▶ **TASK GOAL**: Please filter the data below down to the lines holding the string "情報処理".

▶ **DATA**:
Start of Block

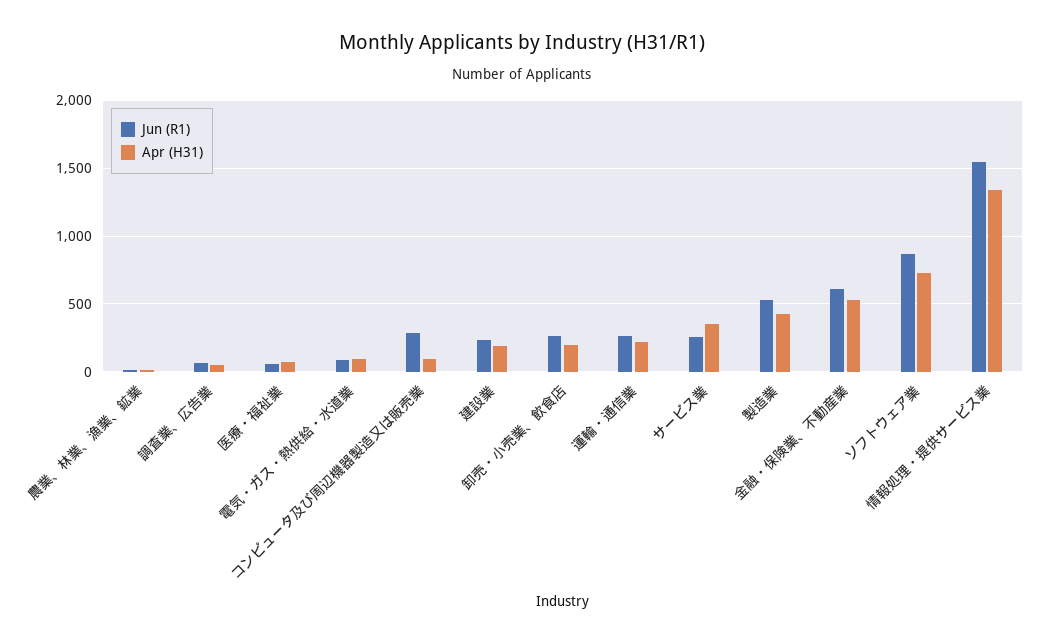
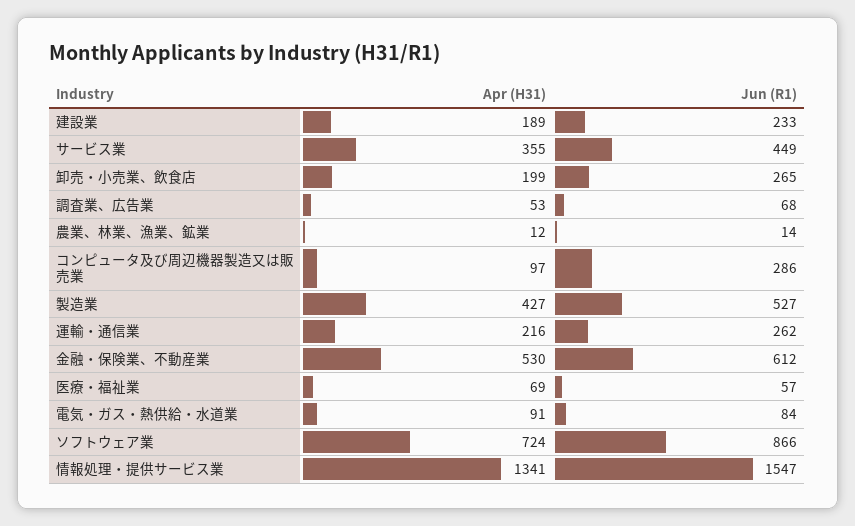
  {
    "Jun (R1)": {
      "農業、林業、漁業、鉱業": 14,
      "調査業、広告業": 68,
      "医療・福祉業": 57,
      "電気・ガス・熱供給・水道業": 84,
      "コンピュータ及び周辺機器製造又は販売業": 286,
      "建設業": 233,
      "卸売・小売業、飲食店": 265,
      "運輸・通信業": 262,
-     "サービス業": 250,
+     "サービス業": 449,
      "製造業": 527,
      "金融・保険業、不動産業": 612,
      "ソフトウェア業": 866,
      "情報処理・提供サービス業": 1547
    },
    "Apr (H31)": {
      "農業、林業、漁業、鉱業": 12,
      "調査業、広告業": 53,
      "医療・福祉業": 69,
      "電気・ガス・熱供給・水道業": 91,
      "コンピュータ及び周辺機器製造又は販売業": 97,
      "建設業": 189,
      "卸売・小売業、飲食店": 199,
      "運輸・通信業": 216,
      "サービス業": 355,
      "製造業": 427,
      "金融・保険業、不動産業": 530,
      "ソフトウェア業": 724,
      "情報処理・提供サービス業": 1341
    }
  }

End of Block
Start of Block

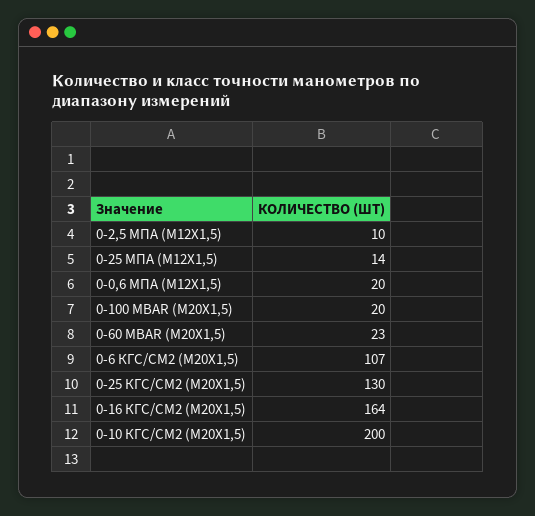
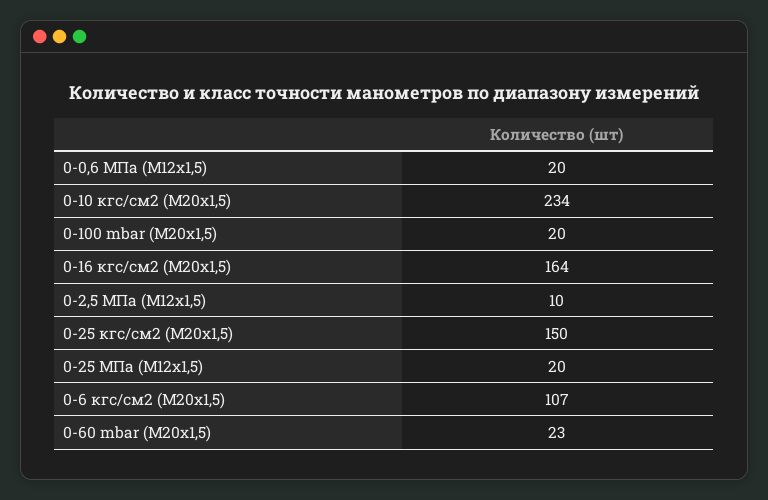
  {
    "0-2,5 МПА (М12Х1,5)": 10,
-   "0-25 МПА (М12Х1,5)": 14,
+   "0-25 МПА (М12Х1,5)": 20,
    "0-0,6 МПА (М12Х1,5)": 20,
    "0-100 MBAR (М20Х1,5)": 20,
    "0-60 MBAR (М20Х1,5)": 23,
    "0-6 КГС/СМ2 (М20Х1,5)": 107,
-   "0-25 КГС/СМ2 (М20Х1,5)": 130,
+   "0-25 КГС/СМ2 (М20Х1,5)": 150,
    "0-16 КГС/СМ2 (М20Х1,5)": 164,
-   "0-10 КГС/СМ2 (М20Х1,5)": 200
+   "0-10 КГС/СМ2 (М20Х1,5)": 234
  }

End of Block

▶ **RESPONSE TO THIS EXERCISE**:
      "情報処理・提供サービス業": 1547
      "情報処理・提供サービス業": 1341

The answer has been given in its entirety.